Start of Provided information

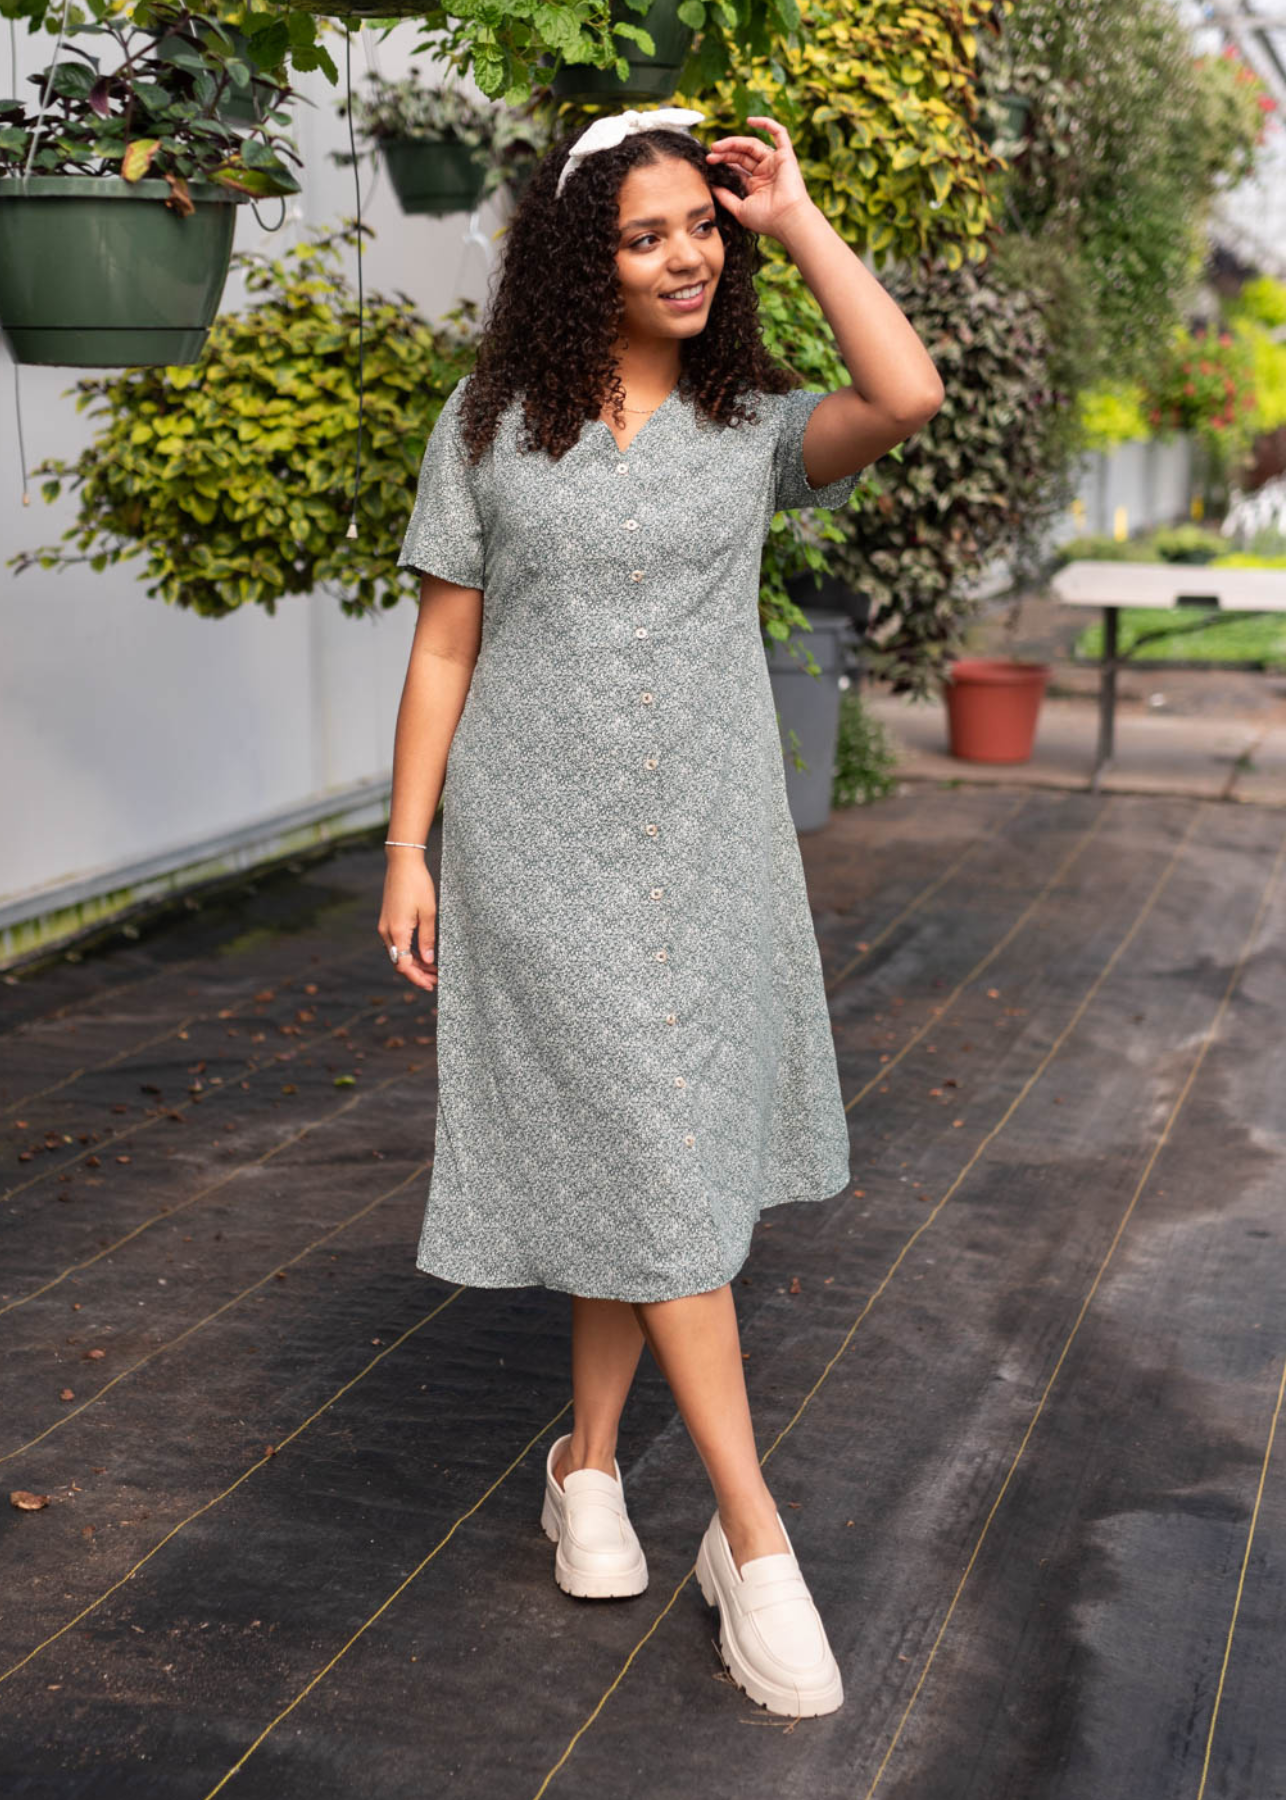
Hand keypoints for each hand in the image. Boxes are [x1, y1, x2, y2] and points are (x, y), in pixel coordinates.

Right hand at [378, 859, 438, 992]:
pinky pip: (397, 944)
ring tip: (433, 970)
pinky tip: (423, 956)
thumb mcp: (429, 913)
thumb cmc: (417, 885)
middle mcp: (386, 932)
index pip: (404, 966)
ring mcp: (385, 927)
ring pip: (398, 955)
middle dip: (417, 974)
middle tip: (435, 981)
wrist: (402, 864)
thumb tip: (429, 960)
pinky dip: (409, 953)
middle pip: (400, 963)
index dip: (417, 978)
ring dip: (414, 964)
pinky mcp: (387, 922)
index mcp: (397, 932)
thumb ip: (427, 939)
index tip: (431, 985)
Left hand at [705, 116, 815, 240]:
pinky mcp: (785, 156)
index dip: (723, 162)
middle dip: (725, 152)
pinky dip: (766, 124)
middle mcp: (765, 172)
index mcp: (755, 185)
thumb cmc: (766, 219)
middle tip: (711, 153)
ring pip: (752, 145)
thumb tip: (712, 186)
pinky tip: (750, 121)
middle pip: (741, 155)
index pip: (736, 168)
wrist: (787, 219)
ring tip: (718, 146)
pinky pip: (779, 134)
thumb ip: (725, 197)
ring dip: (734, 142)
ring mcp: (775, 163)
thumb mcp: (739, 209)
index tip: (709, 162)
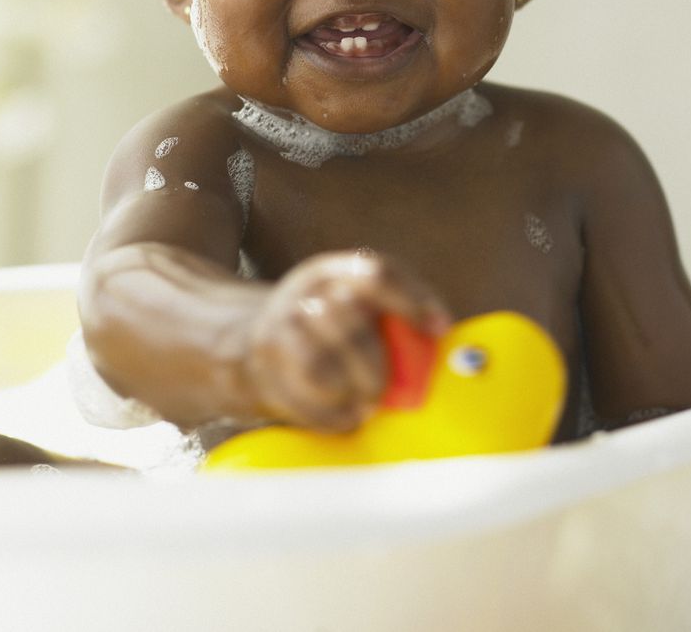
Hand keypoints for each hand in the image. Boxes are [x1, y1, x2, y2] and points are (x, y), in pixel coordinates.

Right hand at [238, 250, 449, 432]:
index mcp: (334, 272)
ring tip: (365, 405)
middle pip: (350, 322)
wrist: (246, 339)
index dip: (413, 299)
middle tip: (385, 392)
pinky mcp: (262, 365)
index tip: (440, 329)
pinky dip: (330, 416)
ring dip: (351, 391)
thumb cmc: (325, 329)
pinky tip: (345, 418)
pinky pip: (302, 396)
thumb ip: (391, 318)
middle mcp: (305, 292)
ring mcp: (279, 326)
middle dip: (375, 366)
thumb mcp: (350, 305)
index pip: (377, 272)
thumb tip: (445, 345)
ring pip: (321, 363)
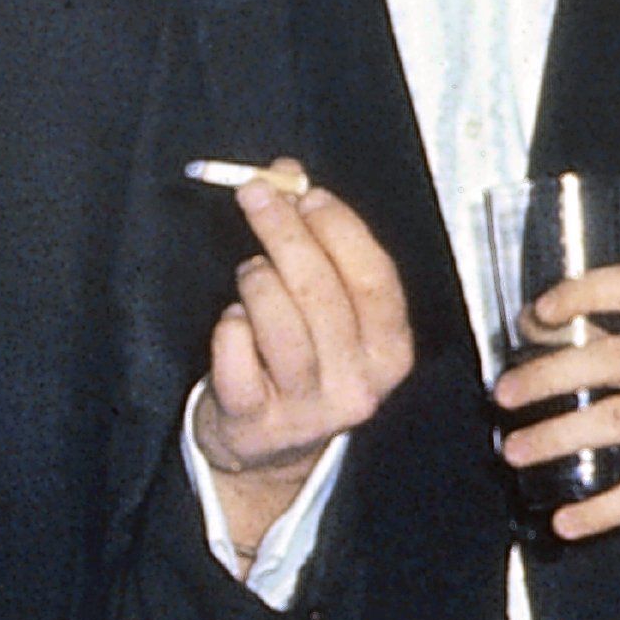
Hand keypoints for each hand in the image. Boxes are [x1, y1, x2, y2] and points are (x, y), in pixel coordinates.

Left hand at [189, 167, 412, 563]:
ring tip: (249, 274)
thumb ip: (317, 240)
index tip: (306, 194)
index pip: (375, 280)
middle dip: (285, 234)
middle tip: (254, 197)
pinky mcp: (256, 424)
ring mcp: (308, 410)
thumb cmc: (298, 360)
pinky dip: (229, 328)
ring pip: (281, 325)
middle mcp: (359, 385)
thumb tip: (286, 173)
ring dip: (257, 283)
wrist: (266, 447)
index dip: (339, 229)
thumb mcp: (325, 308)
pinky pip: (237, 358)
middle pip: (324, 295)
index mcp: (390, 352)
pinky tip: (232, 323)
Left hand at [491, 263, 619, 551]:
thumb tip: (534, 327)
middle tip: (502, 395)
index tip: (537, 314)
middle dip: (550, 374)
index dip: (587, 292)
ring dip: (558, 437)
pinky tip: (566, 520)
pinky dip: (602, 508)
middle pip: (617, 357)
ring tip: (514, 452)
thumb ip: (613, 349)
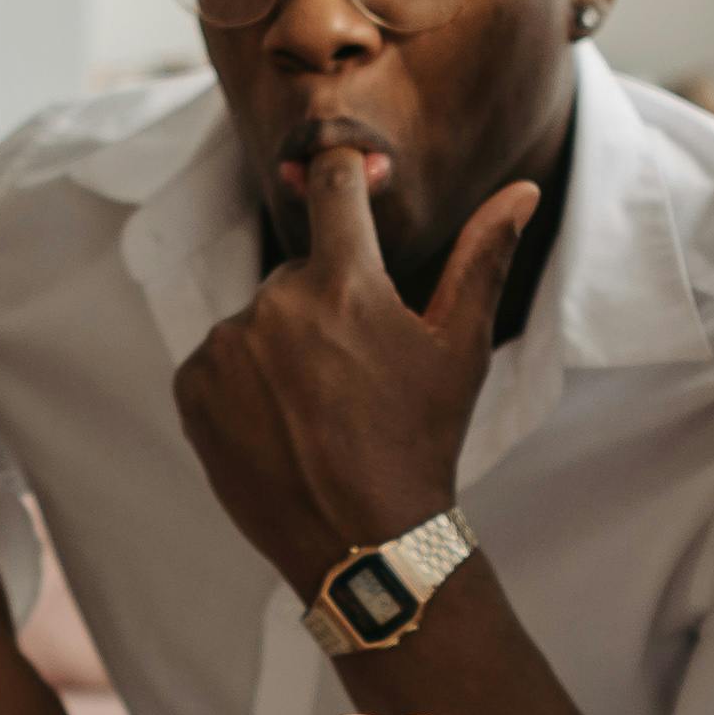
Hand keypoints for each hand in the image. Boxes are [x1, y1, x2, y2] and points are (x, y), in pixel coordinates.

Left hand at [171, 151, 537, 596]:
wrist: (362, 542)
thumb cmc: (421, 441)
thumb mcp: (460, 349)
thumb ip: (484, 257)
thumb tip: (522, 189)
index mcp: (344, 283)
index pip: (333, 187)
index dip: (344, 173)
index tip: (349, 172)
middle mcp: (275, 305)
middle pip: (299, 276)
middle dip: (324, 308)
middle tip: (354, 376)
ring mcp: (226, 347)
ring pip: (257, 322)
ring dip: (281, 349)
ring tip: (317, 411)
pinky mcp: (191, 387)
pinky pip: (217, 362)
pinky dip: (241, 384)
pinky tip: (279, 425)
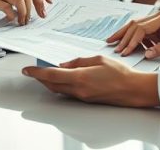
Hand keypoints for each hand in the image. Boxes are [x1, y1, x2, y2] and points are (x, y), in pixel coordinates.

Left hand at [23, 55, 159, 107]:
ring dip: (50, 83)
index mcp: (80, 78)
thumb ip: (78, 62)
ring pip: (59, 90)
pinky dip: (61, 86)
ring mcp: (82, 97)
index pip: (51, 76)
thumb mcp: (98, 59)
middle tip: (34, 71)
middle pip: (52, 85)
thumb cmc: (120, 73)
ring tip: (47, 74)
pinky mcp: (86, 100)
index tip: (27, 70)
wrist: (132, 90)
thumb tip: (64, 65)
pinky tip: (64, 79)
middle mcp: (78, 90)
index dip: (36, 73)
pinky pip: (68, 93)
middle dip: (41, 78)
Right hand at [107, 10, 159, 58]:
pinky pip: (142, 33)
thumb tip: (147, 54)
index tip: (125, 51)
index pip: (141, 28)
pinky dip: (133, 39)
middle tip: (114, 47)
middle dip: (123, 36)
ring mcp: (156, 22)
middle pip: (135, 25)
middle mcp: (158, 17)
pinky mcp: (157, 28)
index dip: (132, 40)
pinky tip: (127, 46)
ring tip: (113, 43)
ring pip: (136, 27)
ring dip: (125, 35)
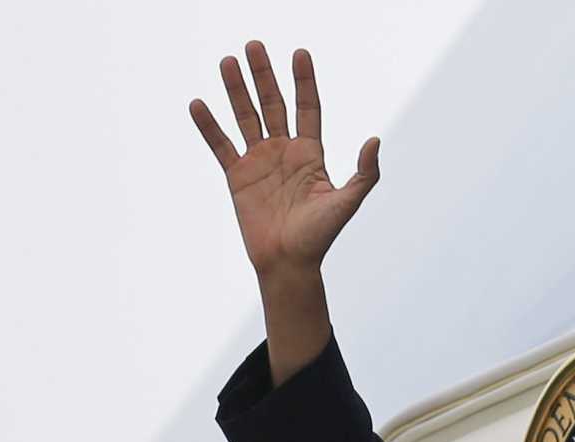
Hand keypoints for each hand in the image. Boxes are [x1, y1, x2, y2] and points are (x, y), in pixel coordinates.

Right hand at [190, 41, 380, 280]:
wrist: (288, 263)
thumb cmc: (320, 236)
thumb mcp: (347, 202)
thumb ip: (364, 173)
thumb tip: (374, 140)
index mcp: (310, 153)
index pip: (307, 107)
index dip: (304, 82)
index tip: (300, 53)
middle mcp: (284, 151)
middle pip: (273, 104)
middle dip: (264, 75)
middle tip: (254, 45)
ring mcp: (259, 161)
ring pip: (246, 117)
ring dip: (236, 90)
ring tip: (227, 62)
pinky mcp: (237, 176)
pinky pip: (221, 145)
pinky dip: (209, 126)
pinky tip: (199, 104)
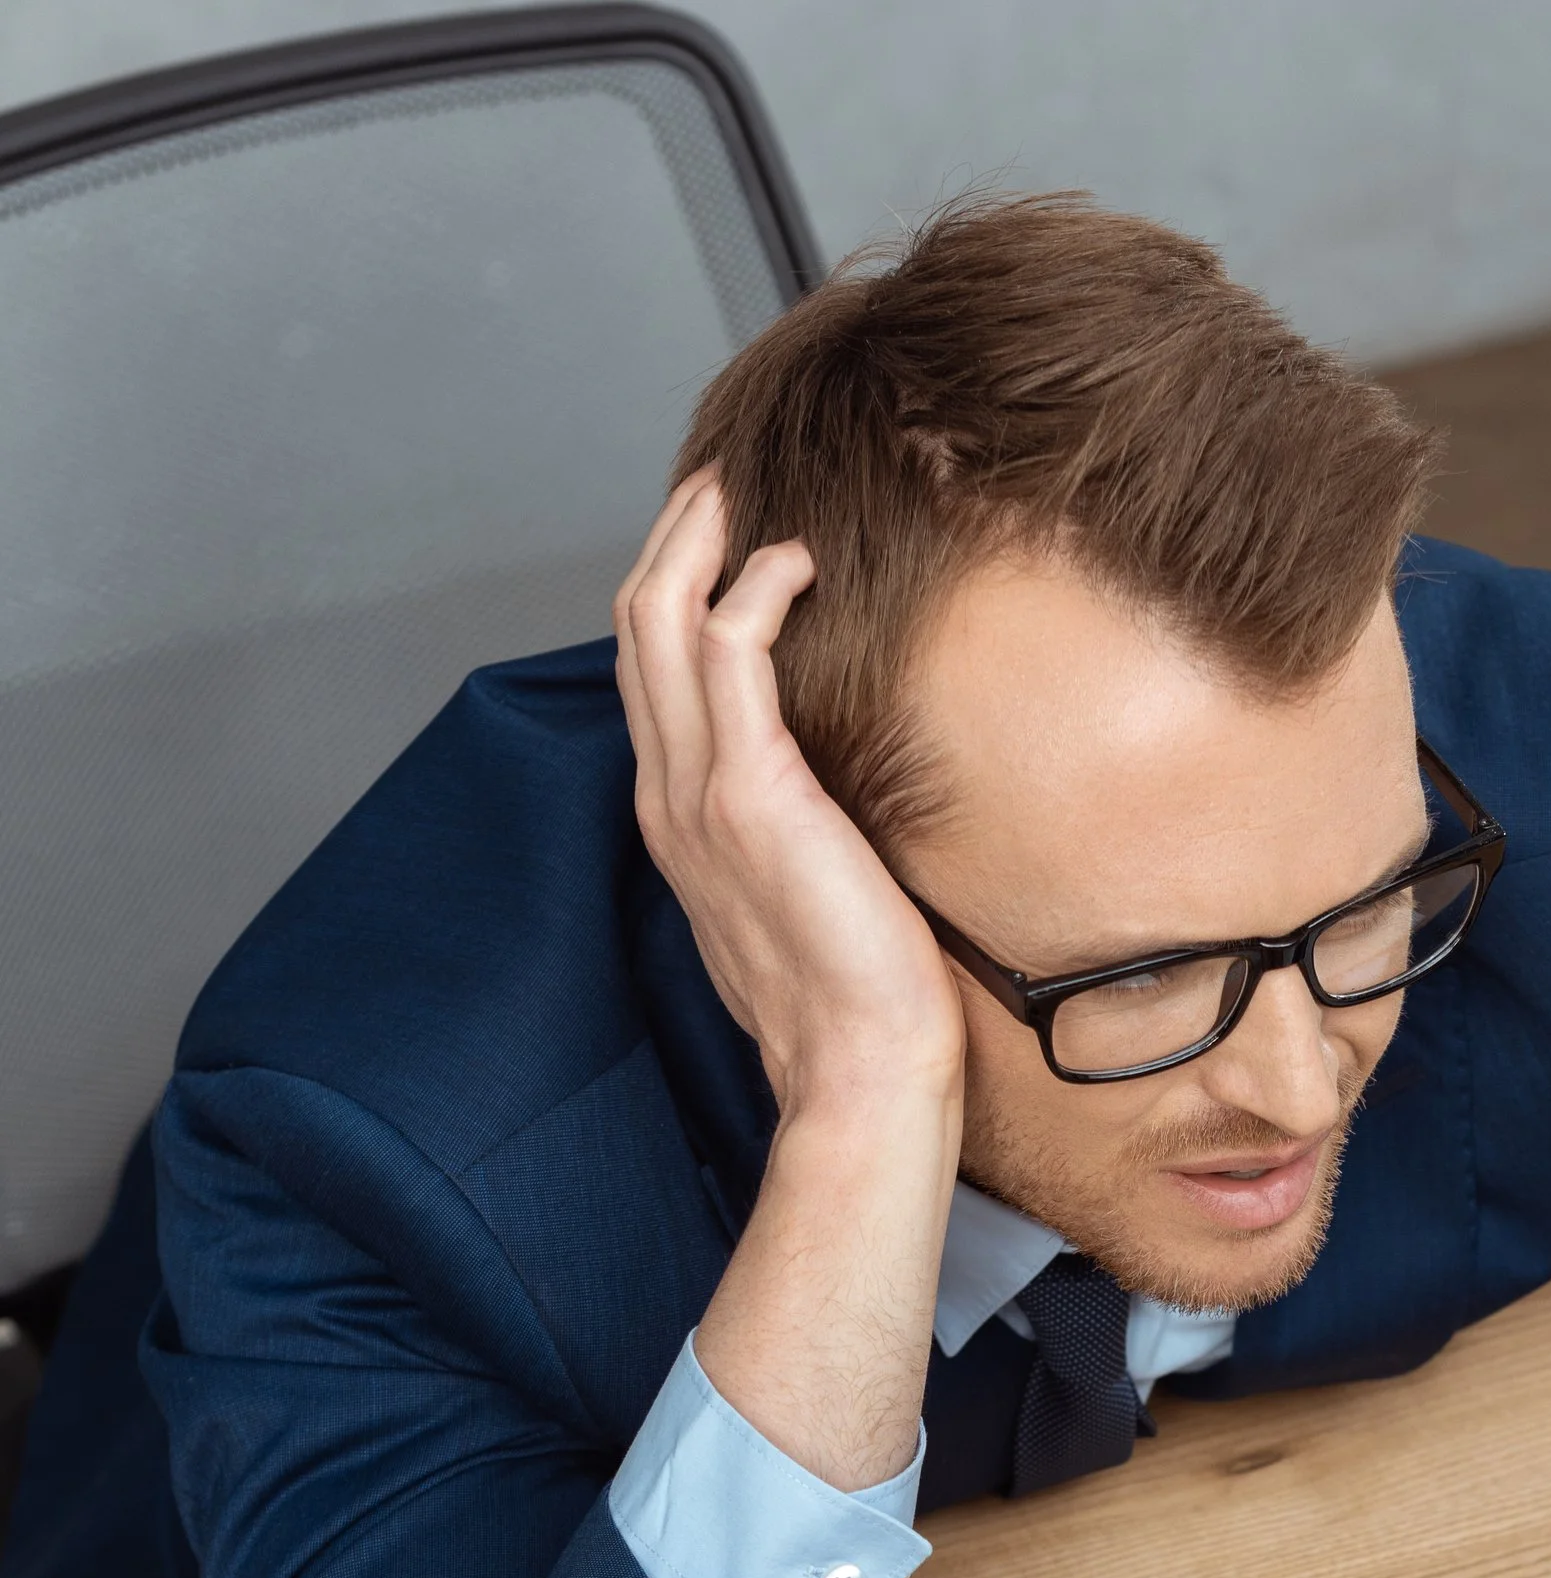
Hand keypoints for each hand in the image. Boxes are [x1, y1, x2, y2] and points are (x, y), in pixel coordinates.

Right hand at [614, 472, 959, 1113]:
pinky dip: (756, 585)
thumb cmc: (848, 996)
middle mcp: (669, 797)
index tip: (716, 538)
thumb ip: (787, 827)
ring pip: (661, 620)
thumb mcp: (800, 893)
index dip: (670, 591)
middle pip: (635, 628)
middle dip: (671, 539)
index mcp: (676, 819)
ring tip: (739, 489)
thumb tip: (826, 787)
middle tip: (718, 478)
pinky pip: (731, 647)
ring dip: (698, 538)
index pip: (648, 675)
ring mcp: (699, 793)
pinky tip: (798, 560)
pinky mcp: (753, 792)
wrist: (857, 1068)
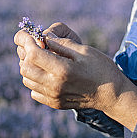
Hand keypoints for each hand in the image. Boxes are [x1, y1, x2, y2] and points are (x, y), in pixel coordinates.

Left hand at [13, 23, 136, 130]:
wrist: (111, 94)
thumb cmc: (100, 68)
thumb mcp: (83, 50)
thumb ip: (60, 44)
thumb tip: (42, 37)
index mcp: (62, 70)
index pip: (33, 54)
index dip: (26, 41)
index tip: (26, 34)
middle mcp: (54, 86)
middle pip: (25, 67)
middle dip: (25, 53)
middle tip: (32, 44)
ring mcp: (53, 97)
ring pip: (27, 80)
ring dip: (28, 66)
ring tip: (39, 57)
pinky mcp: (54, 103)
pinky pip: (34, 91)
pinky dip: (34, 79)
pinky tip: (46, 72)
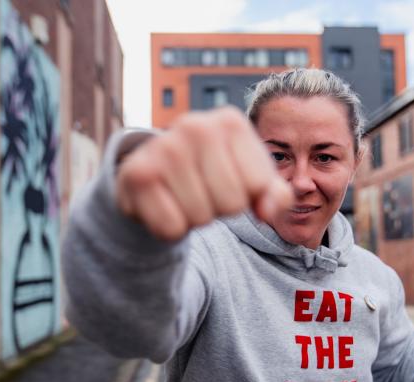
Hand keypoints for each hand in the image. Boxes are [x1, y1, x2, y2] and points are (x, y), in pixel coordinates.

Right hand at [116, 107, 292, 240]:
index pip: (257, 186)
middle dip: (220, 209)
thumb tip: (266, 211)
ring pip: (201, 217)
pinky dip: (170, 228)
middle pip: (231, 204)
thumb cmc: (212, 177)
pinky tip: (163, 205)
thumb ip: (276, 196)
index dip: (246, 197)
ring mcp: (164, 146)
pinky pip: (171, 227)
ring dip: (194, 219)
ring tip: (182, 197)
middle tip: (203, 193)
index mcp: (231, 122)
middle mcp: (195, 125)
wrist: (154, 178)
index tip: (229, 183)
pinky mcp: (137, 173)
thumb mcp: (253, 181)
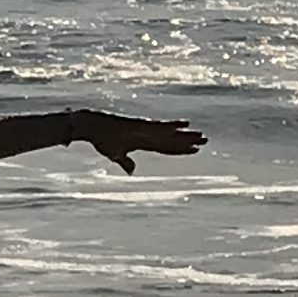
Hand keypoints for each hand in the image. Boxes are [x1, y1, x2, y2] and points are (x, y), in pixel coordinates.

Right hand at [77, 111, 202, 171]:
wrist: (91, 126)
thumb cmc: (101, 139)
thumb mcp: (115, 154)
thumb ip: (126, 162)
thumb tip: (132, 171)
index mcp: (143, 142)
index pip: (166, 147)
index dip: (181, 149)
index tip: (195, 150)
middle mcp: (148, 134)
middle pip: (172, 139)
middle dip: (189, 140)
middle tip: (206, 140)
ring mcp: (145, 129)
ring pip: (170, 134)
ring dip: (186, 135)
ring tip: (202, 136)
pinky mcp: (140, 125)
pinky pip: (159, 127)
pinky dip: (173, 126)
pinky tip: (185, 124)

End of Provided information

Work instructions:
Say only the number of lines of the data above in which the string "Right" occurs.

Exercise response:
7